As the crazy old year of 2009 was going away I was feeling extremely exhausted.
When I look back it is not surprising I was feeling so tired. There were too many changes (and too much driving) in my life last year.
Last year stared with a totally new thing (like an old dog learning a new trick) - selling art on the streets. Only outside vendors would know how strenuous selling merchandise outdoors can be. And that was when the recession hit us real hard.
I started out at local farmers' markets to practice, then shifted to the actual art events. I burned out after three consecutive weeks of three art fairs.
Then I moved from Miami to Northern California which was very, very stressful. I had accumulated 'stuff' over the years, and I went into a shock to see how much stuff that I never used or needed, I accumulated. In the end I was crying out of the stress of dealing with so much stuff I didn't know what to do with.
I managed to leave Miami and come to the Bay Area. It's not that I don't like it here, but it has everything to do with settling in a new and strange place.
The Bay Area is sort of like a hundred clans stuck together with invisible borders. One need go only a few mile (or sometimes only a few blocks) in any direction, and the people, culture, attitude and even climate (and even gas prices) are totally different.
That was too much for me to digest. If that was micro-culture, there is micro-climate as well. In summer it would be hot and cold and hot and cold and hot. Climate changes by the minute and by the spot. It can be chilly in the shade yet when I step out of the shade, it could be sweaty hot. I was supposed to wear thin layers of clothing and carry a jacket with me to adjust to sudden warmness or coldness by putting on or taking a jacket off constantly but of course I didn't have the skill nor habit to do so when I first arrived. So I was always in a wrong outfit. When I lived in Miami I never wore socks and I was there almost a decade. So I had to get used to the existence of socks in the laundry.
In the summer I did the Seattle exhibition. Going to Seattle may seem to be a distance shorter than the length of a cigarette on the map, but it is very far, far away if you load the van with artworks and drive alone. I did that twice, for the opening reception and then the closing reception. I think the show was a great success, but it was a heavy load.
People in Seattle not only loved but also bought my work.
At around that time I got on the TV for the first time. I can best describe it as "sleep talking" because I was so nervous that I didn't know what I was saying during the taping. I don't feel that I was even awake during the show.
I now work in the amazing studio space in West Oakland.
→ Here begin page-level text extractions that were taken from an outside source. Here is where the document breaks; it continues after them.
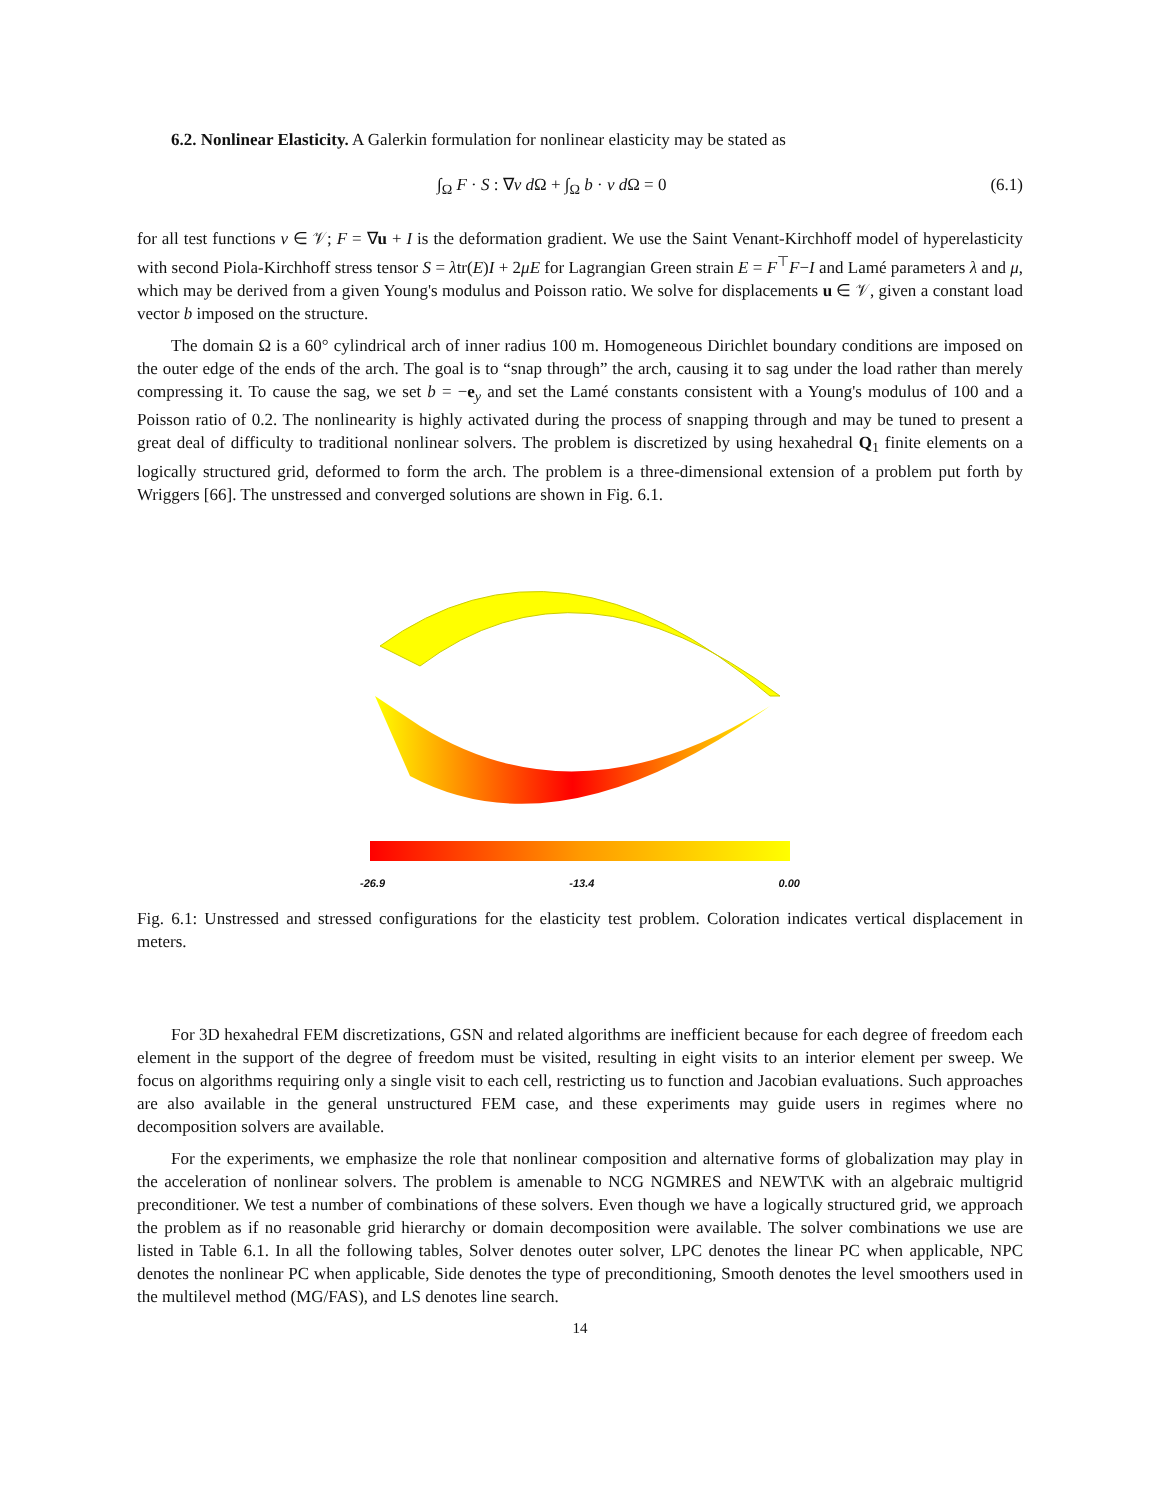6.2. Nonlinear Elasticity. A Galerkin formulation for nonlinear elasticity may be stated as
∫<sub>Ω</sub> F · S : ∇v d Ω + ∫<sub>Ω</sub> b · v d Ω = 0 (6.1)
for all test functions v ∈ 𝒱; F = ∇u + I is the deformation gradient. We use the Saint Venant-Kirchhoff model of hyperelasticity with second Piola-Kirchhoff stress tensor S = λtr(E)I + 2μE for Lagrangian Green strain E = F<sup>⊤</sup>F−I and Lamé parameters λ and μ, which may be derived from a given Young's modulus and Poisson ratio. We solve for displacements u ∈ 𝒱, given a constant load vector b imposed on the structure.
The domain Ω is a 60° cylindrical arch of inner radius 100 m. Homogeneous Dirichlet boundary conditions are imposed on the outer edge of the ends of the arch. The goal is to “snap through” the arch, causing it to sag under the load rather than merely compressing it. To cause the sag, we set b = −e<sub>y</sub> and set the Lamé constants consistent with a Young's modulus of 100 and a Poisson ratio of 0.2. The nonlinearity is highly activated during the process of snapping through and may be tuned to present a great deal of difficulty to traditional nonlinear solvers. The problem is discretized by using hexahedral Q<sub>1</sub> finite elements on a logically structured grid, deformed to form the arch. The problem is a three-dimensional extension of a problem put forth by Wriggers [66]. The unstressed and converged solutions are shown in Fig. 6.1.
-26.9 -13.4 0.00
Fig. 6.1: Unstressed and stressed configurations for the elasticity test problem. Coloration indicates vertical displacement in meters.
For 3D hexahedral FEM discretizations, GSN and related algorithms are inefficient because for each degree of freedom each element in the support of the degree of freedom must be visited, resulting in eight visits to an interior element per sweep. We focus on algorithms requiring only a single visit to each cell, restricting us to function and Jacobian evaluations. Such approaches are also available in the general unstructured FEM case, and these experiments may guide users in regimes where no decomposition solvers are available.
For the experiments, we emphasize the role that nonlinear composition and alternative forms of globalization may play in the acceleration of nonlinear solvers. The problem is amenable to NCG NGMRES and NEWT\K with an algebraic multigrid preconditioner. We test a number of combinations of these solvers. Even though we have a logically structured grid, we approach the problem as if no reasonable grid hierarchy or domain decomposition were available. The solver combinations we use are listed in Table 6.1. In all the following tables, Solver denotes outer solver, LPC denotes the linear PC when applicable, NPC denotes the nonlinear PC when applicable, Side denotes the type of preconditioning, Smooth denotes the level smoothers used in the multilevel method (MG/FAS), and LS denotes line search.
14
It's so big that I don't feel like calling it a "space." We shall call it a "field" instead.
In October I entered a financial pit and had to find a job. Considering how difficult the job market seemed to be in this recession, I was ready to apply for at least 100 jobs. I made a list of jobs to apply for and started applying, but after applying at only the first job opening , I was hired right there and then . So that was the end of my job hunting story which could be the most boring job hunting story in human history. How many people in this country apply for one job and get the job? That's a 100 percent success rate. As I read and hear about many people applying for numerous jobs over a long period of time and still have no work, I am happy I have work. And it's in Palo Alto!
One of the brilliant things about Palo Alto is its innovative parking regulations in downtown. This downtown parking system differs from any other city I have been to. Basically , as long as I comprehend the rules and follow them, I can park my car free of charge in the middle of downtown thanks to this system. All public parking is FREE after 5 pm so that all the restaurant goers can take all the time they need to eat, chat, and stroll. I think being able to park downtown with relative ease helps the downtown businesses a great deal. A bad parking system discourages patrons to visit ; killing businesses.
I found a job in Palo Alto because I wanted to be there often. I like Palo Alto. Palo Alto is made contemporary and classy. Of course it may have a lot to do with Palo Alto's financial wellbeing, as one of the "Silicon Valley" cities, but I think it also relates to the type of people who live or work there.
The cheesy country-girl type of deco is almost non-existent, which is why I enjoy being there. And most importantly, that's the type of place I want to target to sell my art.